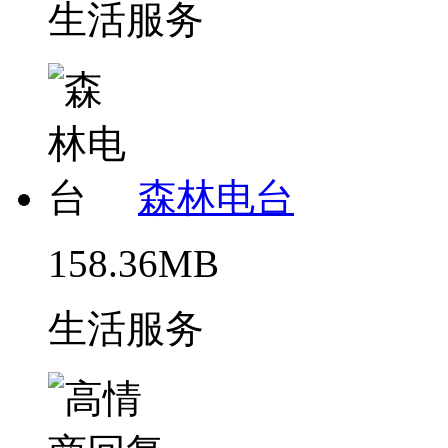
生活服务
森林电台
158.36MB
生活服务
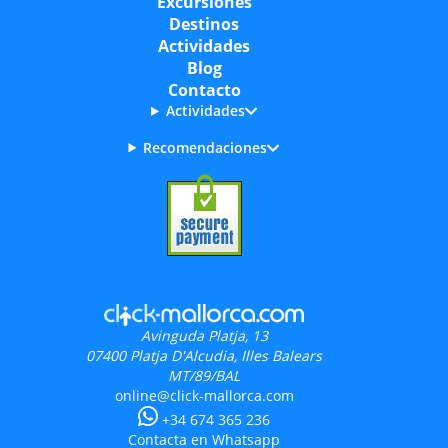
Excursiones
Destinos
Actividades
Blog
Contacto
Actividades
Recomendaciones
Avinguda Platja, 13
07400
Platja D'Alcudia, Illes Balears
MT/89/BAL
online@click-mallorca.com
+34 674 365 236
Contacta en Whatsapp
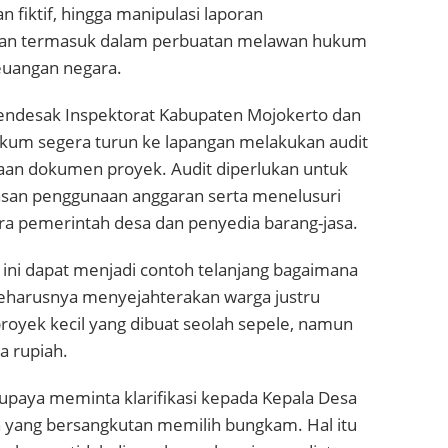
 fiktif, hingga manipulasi laporan
an termasuk dalam perbuatan melawan hukum
euangan negara.
endesak Inspektorat Kabupaten Mojokerto dan
kum segera turun ke lapangan melakukan audit
saan dokumen proyek. Audit diperlukan untuk
san penggunaan anggaran serta menelusuri
ra pemerintah desa dan penyedia barang-jasa.
us ini dapat menjadi contoh telanjang bagaimana
seharusnya menyejahterakan warga justru
proyek kecil yang dibuat seolah sepele, namun
ta rupiah.
rupaya meminta klarifikasi kepada Kepala Desa
 yang bersangkutan memilih bungkam. Hal itu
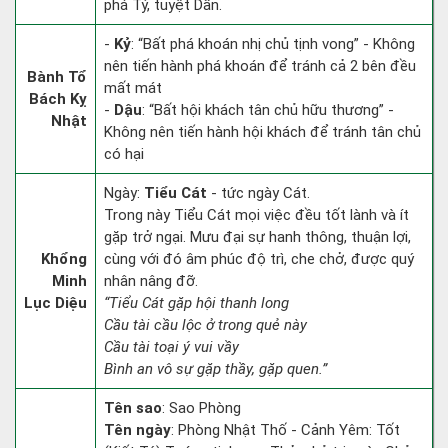
phá Tý, tuyệt Dần.
-
Kỷ
: “Bất phá khoán nhị chủ tịnh vong” - Không
nên tiến hành phá khoán để tránh cả 2 bên đều
Bành Tổ
mất mát
Bách Kỵ
-
Dậu
: “Bất hội khách tân chủ hữu thương” -
Nhật
Không nên tiến hành hội khách để tránh tân chủ
có hại
Ngày:
Tiểu Cát
- tức ngày Cát.
Trong này Tiểu Cát mọi việc đều tốt lành và ít
gặp trở ngại. Mưu đại sự hanh thông, thuận lợi,
Khổng
cùng với đó âm phúc độ trì, che chở, được quý
Minh
nhân nâng đỡ.
Lục Diệu
“Tiểu Cát gặp hội thanh long
Cầu tài cầu lộc ở trong quẻ này
Cầu tài toại ý vui vầy
Bình an vô sự gặp thầy, gặp quen.”
Tên sao
: Sao Phòng
Tên ngày
: Phòng Nhật Thố - Cảnh Yêm: Tốt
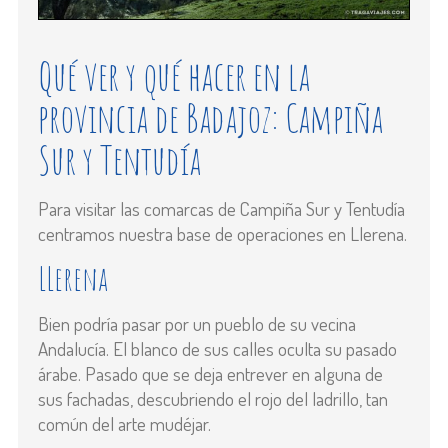
Qué ver y qué hacer en la
provincia de Badajoz: Campiña
Sur y Tentudía
Para visitar las comarcas de Campiña Sur y Tentudía
centramos nuestra base de operaciones en Llerena.
LLerena
Bien podría pasar por un pueblo de su vecina
Andalucía. El blanco de sus calles oculta su pasado
árabe. Pasado que se deja entrever en alguna de
sus fachadas, descubriendo el rojo del ladrillo, tan
común del arte mudéjar.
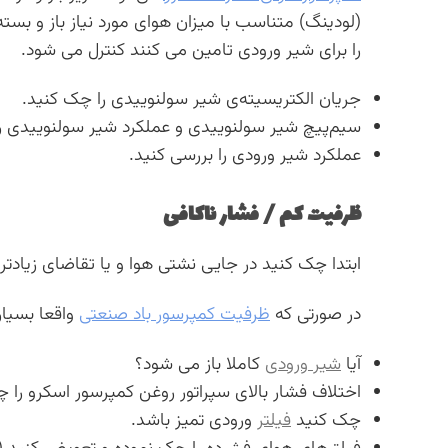
(لودینگ) متناسب با میزان هوای مورد نیاز باز و بس
را برای شیر ورودی تامین می کنند کنترل می شود.
جریان الکتریسیته‌ی شیر سولنوییدی را چک کنید.
سیم‌پیچ شیر سولنوییدی و عملکرد شیر سولنوییدی ر
عملکرد شیر ورودی را بررسی کنید.
ظرفیت کم / فشار ناکافی
ابتدا چک کنید در جایی نشتی هوا و یا تقاضای زیادتر 
در صورتی که
ظرفیت کمپرسور باد صنعتی
واقعا بسیار
آیا
شیر ورودی
کاملا باز می شود؟
اختلاف فشار بالای سپراتور روغن کمپرسور اسکرو را چ
چک کنید
فیلتر
ورودی تمیز باشد.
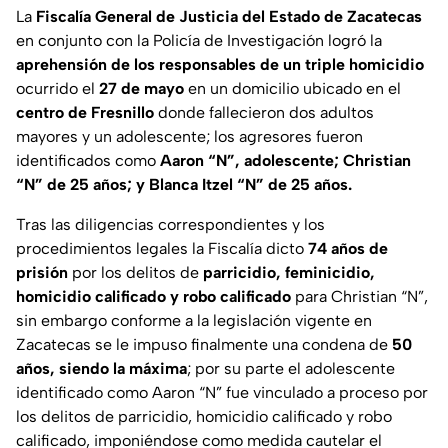
La
Fiscalía General de Justicia del Estado de Zacatecas
en conjunto con la Policía de Investigación logró la
aprehensión de los responsables de un triple homicidio
ocurrido el
27 de mayo
en un domicilio ubicado en el
centro de Fresnillo
donde fallecieron dos adultos
mayores y un adolescente; los agresores fueron
identificados como
Aaron “N”, adolescente; Christian
“N” de 25 años; y Blanca Itzel “N” de 25 años.
Tras las diligencias correspondientes y los
procedimientos legales la Fiscalía dicto
74 años de
prisión
por los delitos de
parricidio, feminicidio,
homicidio calificado y robo calificado
para Christian “N”,
sin embargo conforme a la legislación vigente en
Zacatecas se le impuso finalmente una condena de
50
años, siendo la máxima
; por su parte el adolescente
identificado como Aaron “N” fue vinculado a proceso por
los delitos de parricidio, homicidio calificado y robo
calificado, imponiéndose como medida cautelar el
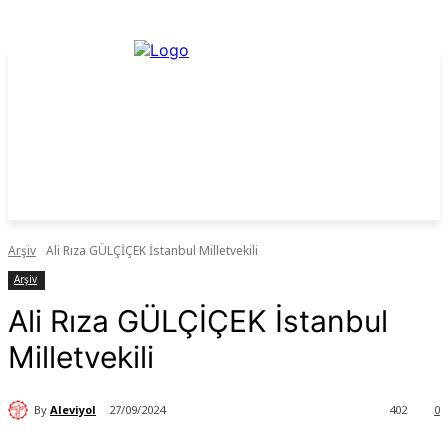
Arşiv
Ali Rıza GÜLÇİÇEK İstanbul Milletvekili
Arşiv
Ali Rıza GÜLÇİÇEK İstanbul
Milletvekili
By
Aleviyol
27/09/2024
402
0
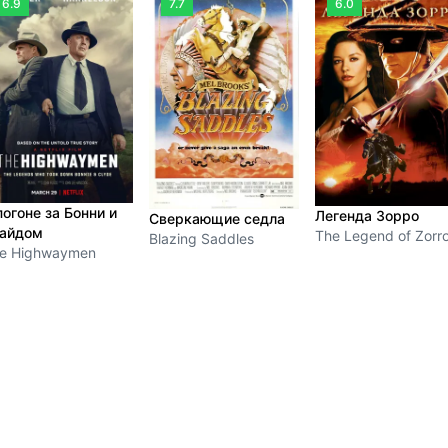
6.9
7.7
6.0
погоне за Бонни и
Легенда Зорро
Сверкающие седла
айдом
The Legend of Zorr
Blazing Saddles
e Highwaymen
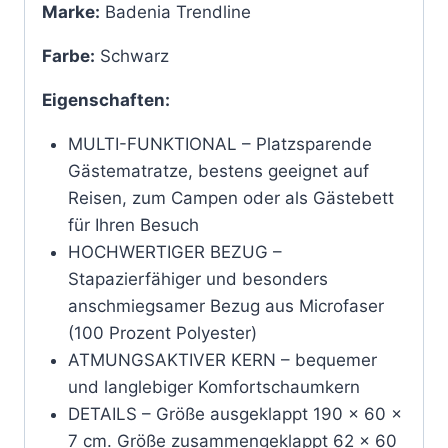
Marke:
Badenia Trendline
Farbe:
Schwarz
Eigenschaften:
MULTI-FUNKTIONAL – Platzsparende
Gästematratze, bestens geeignet auf
Reisen, zum Campen oder als Gästebett
für Ihren Besuch
HOCHWERTIGER BEZUG –
Stapazierfähiger und besonders
anschmiegsamer Bezug aus Microfaser
(100 Prozent Polyester)
ATMUNGSAKTIVER KERN – bequemer
und langlebiger Komfortschaumkern
DETAILS – Größe ausgeklappt 190 x 60 x
7 cm. Größe zusammengeklappt 62 x 60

● **Assignment**
Convert the lines of every item above into a JSON list of strings, one string per line, skipping any blank lines. Leave the pictures out of your answer.

● **Solution**
[
  "生活服务",
  "森林电台",
  "158.36MB",
  "生活服务",
  "Excursiones",
  "Destinos",
  "Actividades",
  "Blog",
  "Contacto",
  "Actividades",
  "Recomendaciones",
  "Avinguda Platja, 13",
  "07400",
  "Platja D'Alcudia, Illes Balears",
  "MT/89/BAL",
  "online@click-mallorca.com",
  "+34 674 365 236",
  "Contacta en Whatsapp",
  " fiktif, hingga manipulasi laporan",
  "an termasuk dalam perbuatan melawan hukum",
  "euangan negara.",
  "endesak Inspektorat Kabupaten Mojokerto dan",
  "kum segera turun ke lapangan melakukan audit",
  "saan dokumen proyek. Audit diperlukan untuk",
  "san penggunaan anggaran serta menelusuri",
  "ra pemerintah desa dan penyedia barang-jasa.",
  "us ini dapat menjadi contoh telanjang bagaimana",
  "seharusnya menyejahterakan warga justru",
  "proyek kecil yang dibuat seolah sepele, namun",
  "ta rupiah.",
  "rupaya meminta klarifikasi kepada Kepala Desa",
  " yang bersangkutan memilih bungkam. Hal itu",
  "phá Tý, tuyệt Dần.",
  "-",
  "Kỷ",
  ": “Bất phá khoán nhị chủ tịnh vong” - Không",
  "nên tiến hành phá khoán để tránh cả 2 bên đều",
  "Bành Tổ",
  "mất mát",
  "Bách Kỵ",
  "-",
  "Dậu",
  ": “Bất hội khách tân chủ hữu thương” -",
  "Nhật",
  "Không nên tiến hành hội khách để tránh tân chủ",
  "có hại",
  "Ngày:",
  "Tiểu Cát",
  "- tức ngày Cát.",
  "Trong này Tiểu Cát mọi việc đều tốt lành và ít",
  "gặp trở ngại. Mưu đại sự hanh thông, thuận lợi,",
  "Khổng",
  "cùng với đó âm phúc độ trì, che chở, được quý",
  "Minh",
  "nhân nâng đỡ.",
  "Lục Diệu",
  "“Tiểu Cát gặp hội thanh long",
  "Cầu tài cầu lộc ở trong quẻ này",
  "Cầu tài toại ý vui vầy",
  "Bình an vô sự gặp thầy, gặp quen.”",
  "Tên sao",
  ": Sao Phòng",
  "Tên ngày",
  ": Phòng Nhật Thố - Cảnh Yêm: Tốt",
  "Qué ver y qué hacer en la",
  "provincia de Badajoz: Campiña",
  "Sur y Tentudía",
  "Para visitar las comarcas de Campiña Sur y Tentudía",
  "centramos nuestra base de operaciones en Llerena.",
  "LLerena",
  "Bien podría pasar por un pueblo de su vecina",
  "Andalucía. El blanco de sus calles oculta su pasado",
  "árabe. Pasado que se deja entrever en alguna de",
  "sus fachadas, descubriendo el rojo del ladrillo, tan",
  "común del arte mudéjar.",
  "(لودینگ) متناسب با میزان هوای مورد نیاز باز و بس",
  "را برای شیر ورودی تامین می کنند کنترل می شود.",
  "جریان الکتریسیته‌ی شیر سولنوییدی را چک کنید.",
  "سیم‌پیچ شیر سولنوییدی و عملکرد شیر سولنوییدی ر",
  "عملکرد شیر ورودی را بررسی کنید.",
  "ظرفیت کم / فشار ناکافی",
  "ابتدا چک کنید در جایی نشتی هوا و یا تقاضای زیادتر ",
  "در صورتی که",
  "ظرفیت کمپرسور باد صنعتی",
  "واقعا بسیار",
  "آیا",
  "شیر ورودی",
  "کاملا باز می شود؟",
  "اختلاف فشار بالای سپراتور روغن کمپرسور اسکرو را چ",
  "چک کنید",
  "فیلتر",
  "ورودی تمیز باشد.",
  "La",
  "Fiscalía General de Justicia del Estado de Zacatecas",
  "en conjunto con la Policía de Investigación logró la",
  "aprehensión de los responsables de un triple homicidio",
  "ocurrido el",
  "27 de mayo",
  "en un domicilio ubicado en el",
  "centro de Fresnillo",
  "donde fallecieron dos adultos",
  "mayores y un adolescente; los agresores fueron",
  "identificados como",
  "Aaron “N”, adolescente; Christian",
  "“N” de 25 años; y Blanca Itzel “N” de 25 años.",
  "Tras las diligencias correspondientes y los",
  "procedimientos legales la Fiscalía dicto",
  "74 años de",
  "prisión",
  "por los delitos de",
  "parricidio, feminicidio,",
  "homicidio calificado y robo calificado",
  "para Christian “N”,",
  "sin embargo conforme a la legislación vigente en",
  "Zacatecas se le impuso finalmente una condena de",
  "50",
  "años, siendo la máxima",
  "; por su parte el adolescente",
  "identificado como Aaron “N” fue vinculado a proceso por",
  "los delitos de parricidio, homicidio calificado y robo",
  "calificado, imponiéndose como medida cautelar el",
  "Arşiv",
  "Ali Rıza GÜLÇİÇEK İstanbul Milletvekili",
  "Arşiv",
  "Ali Rıza GÜLÇİÇEK İstanbul",
  "Milletvekili",
  "By",
  "Aleviyol",
  "27/09/2024",
  "402",
  "0",
  "6.9",
  "7.7",
  "6.0",
  "погоне за Бонни и",
  "Легенда Зорро",
  "Сверкающие седла",
  "айдом",
  "The Legend of Zorr",
  "Blazing Saddles",
  "e Highwaymen",
  "Marke:",
  "Badenia Trendline",
  "Farbe:",
  "Schwarz",
  "Eigenschaften:",
  "MULTI-FUNKTIONAL – Platzsparende",
  "Gästematratze, bestens geeignet auf",
  "Reisen, zum Campen oder als Gästebett",
  "für Ihren Besuch",
  "HOCHWERTIGER BEZUG –",
  "Stapazierfähiger und besonders",
  "anschmiegsamer Bezug aus Microfaser",
  "(100 Prozent Polyester)",
  "ATMUNGSAKTIVER KERN – bequemer",
  "und langlebiger Komfortschaumkern",
  "DETAILS – Größe ausgeklappt 190 x 60 x",
  "7 cm. Größe zusammengeklappt 62 x 60"
]